■ Work task: Can you reproduce every one of the lines below word for word, leaving the pictures out of your answer?

*** The input

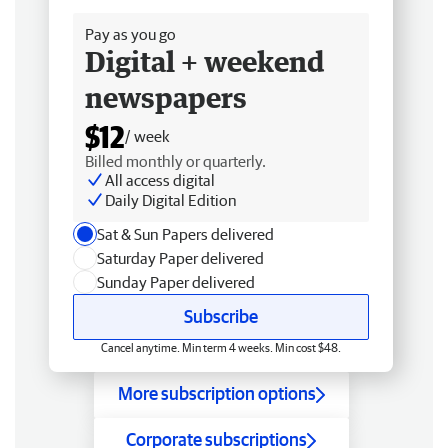
Pay as you go
Digital + weekend
newspapers
$12
/ week
Billed monthly or quarterly.
All access digital
Daily Digital Edition
Sat & Sun Papers delivered
Saturday Paper delivered
Sunday Paper delivered
Subscribe
Cancel anytime. Min term 4 weeks. Min cost $48.
More subscription options
Corporate subscriptions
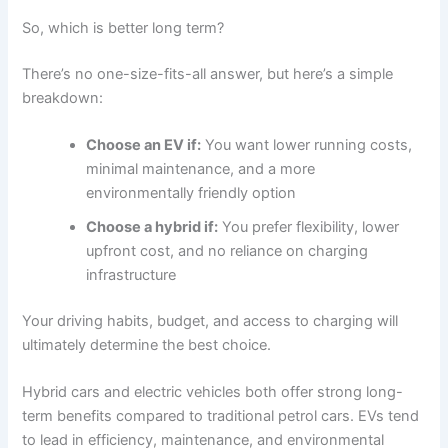
So, which is better long term?
There’s no one-size-fits-all answer, but here’s a simple
breakdown:
Choose an EV if:
You want lower running costs,
minimal maintenance, and a more
environmentally friendly option
Choose a hybrid if:
You prefer flexibility, lower
upfront cost, and no reliance on charging
infrastructure
Your driving habits, budget, and access to charging will
ultimately determine the best choice.
Hybrid cars and electric vehicles both offer strong long-
term benefits compared to traditional petrol cars. EVs tend
to lead in efficiency, maintenance, and environmental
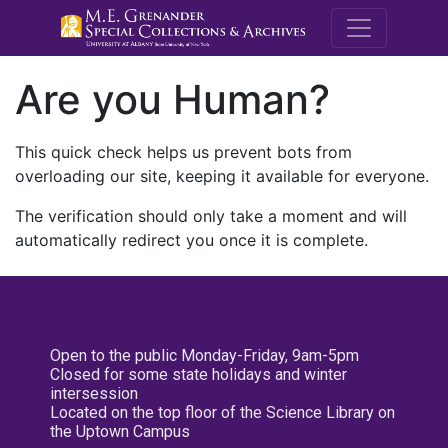
M.E. Grenande
Are you Human?
This quick check helps us prevent bots from
overloading our site, keeping it available for everyone.
The verification should only take a moment and will
automatically redirect you once it is complete.
Open to the public Monday-Friday, 9am-5pm
Closed for some state holidays and winter
intersession
Located on the top floor of the Science Library on
the Uptown Campus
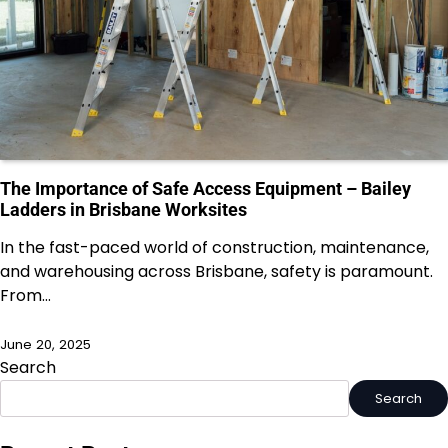
The Importance of Safe Access Equipment – Bailey
Ladders in Brisbane Worksites
In the fast-paced world of construction, maintenance,
and warehousing across Brisbane, safety is paramount.
From…
June 20, 2025
Search
Search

******

■ Response area:
Pay as you go
Digital + weekend
newspapers
$12
/ week
Billed monthly or quarterly.
All access digital
Daily Digital Edition
Sat & Sun Papers delivered
Saturday Paper delivered
Sunday Paper delivered
Subscribe
Cancel anytime. Min term 4 weeks. Min cost $48.
More subscription options
Corporate subscriptions
So, which is better long term?
There’s no one-size-fits-all answer, but here’s a simple
breakdown:
Choose an EV if:
You want lower running costs,
minimal maintenance, and a more
environmentally friendly option
Choose a hybrid if:
You prefer flexibility, lower
upfront cost, and no reliance on charging
infrastructure
Your driving habits, budget, and access to charging will
ultimately determine the best choice.
Hybrid cars and electric vehicles both offer strong long-
term benefits compared to traditional petrol cars. EVs tend
to lead in efficiency, maintenance, and environmental
M.E. Grenande
Are you Human?
This quick check helps us prevent bots from
overloading our site, keeping it available for everyone.
The verification should only take a moment and will
automatically redirect you once it is complete.
Open to the public Monday-Friday, 9am-5pm
Closed for some state holidays and winter
intersession
Located on the top floor of the Science Library on
the Uptown Campus
The Importance of Safe Access Equipment – Bailey
Ladders in Brisbane Worksites
In the fast-paced world of construction, maintenance,
and warehousing across Brisbane, safety is paramount.
From…
June 20, 2025
Search
Search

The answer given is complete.